Comme l'écrivent Foiso Fois et Gianni Montaldo dans leurs ouvrages respectifs sur les tours côtières en Sardaigne, publiés en 1981 et 1992, le système de défense des villages côtiers représente la réponse de la Couronne espagnole au problème des incursions barbares. En fait, la construction des tours s'accompagne du renforcement de la flotte, pour le contrôle de la mer, qui comprend également des postes militaires le long de la côte nord-africaine.
L'initiative remonte à 1502, période au cours de laquelle les « Morisques » expulsés d'Espagne étaient accueillis par les populations berbères vouées au corsaire et à la piraterie, en particulier à la traite des esclaves.
Les dispositifs conçus pour défendre les côtes ont été conçus en fonction des situations territoriales individuelles et des anciennes fortifications. Les précédents historiques ne manquent pas : en 1570, Laporelli a traité le problème des États pontificaux, en 1572 Camos a proposé un plan pour la Sardaigne, en 1583 Camilliani pour la Sicile.
Après la perte de la goélette de Tunis en 1574, la Sardaigne a été particulièrement exposée, en raison de sa proximité avec les côtes de l'Afrique du Nord, qui, avec des vents favorables, n'étaient qu'à une journée de navigation.

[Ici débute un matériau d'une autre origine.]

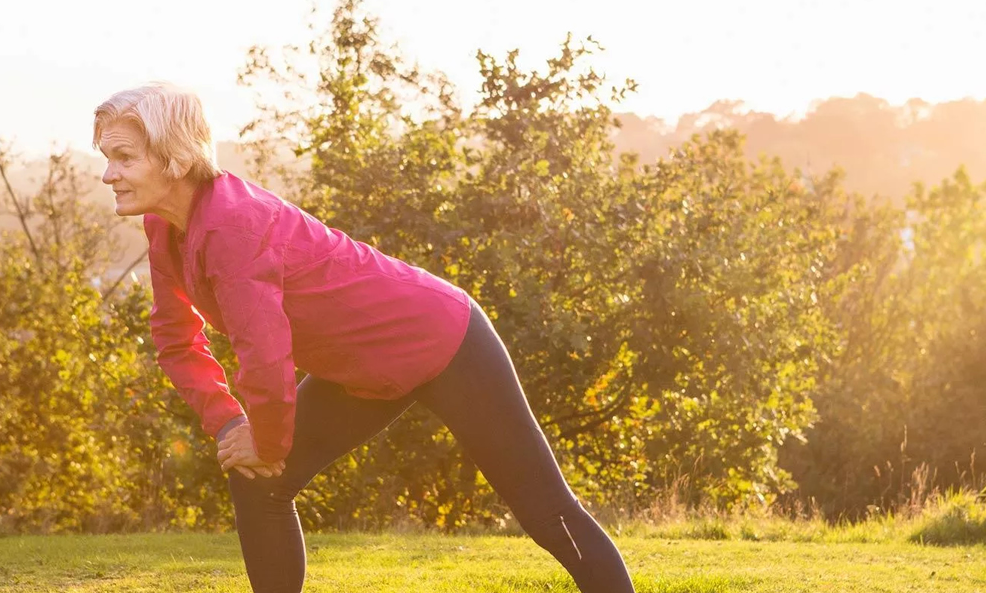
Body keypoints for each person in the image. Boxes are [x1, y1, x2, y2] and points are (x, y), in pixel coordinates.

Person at [95, 82, 636, 593]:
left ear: (176, 157)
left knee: (546, 510)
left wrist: (267, 440)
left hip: (442, 339)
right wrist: (230, 422)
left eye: (124, 158)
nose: (108, 174)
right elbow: (175, 338)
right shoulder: (166, 225)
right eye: (107, 157)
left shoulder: (231, 227)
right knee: (257, 479)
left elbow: (264, 353)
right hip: (361, 368)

L'impulsion pour la construction de tours et le renforcement des forteresses côtières vient de l'incursion qui, en 1582, a provoqué le pillage de certains villages (Quartu, Quartucciu et Pirri) très proches de Cagliari. L'année suivante, le roi d'Espagne Philippe II a imposé un droit d'exportation afin d'obtenir le produit de la construction d'ouvrages militaires de défense côtière. En 1587, l'administration royale des tours a été créée.
Comme l'écrit efficacement Gianni Montaldo, l'institution avait pour tâche de concevoir de nouvelles tours, de veiller à l'entretien de celles déjà construites, de s'occuper de l'approvisionnement en hommes, en armes, en munitions, en nourriture, etc. L'administration s'est vu déléguer la tâche d'enrôler les garnisons pour contrôler l'ensemble de la bande côtière.
Le vice-roi de l'île était chargé de l'administration des tours. C'est lui qui a nommé le capitaine (« maire ») et les artilleurs, soldats, bateliers et soldats chargés de la défense de la tour unique. Ils ont observé jour et nuit afin de repérer et d'identifier chaque navire qui approchait. S'il s'agissait d'un ennemi, il fallait tenter de le couler avec du matériel d'artillerie. Les feux de sécurité devaient être maintenus en permanence, à cause des émanations de signalisation. Pour cette raison, les tours devaient se voir.
L'administration royale des tours est restée efficace jusqu'en 1842, date à laquelle elle a été supprimée.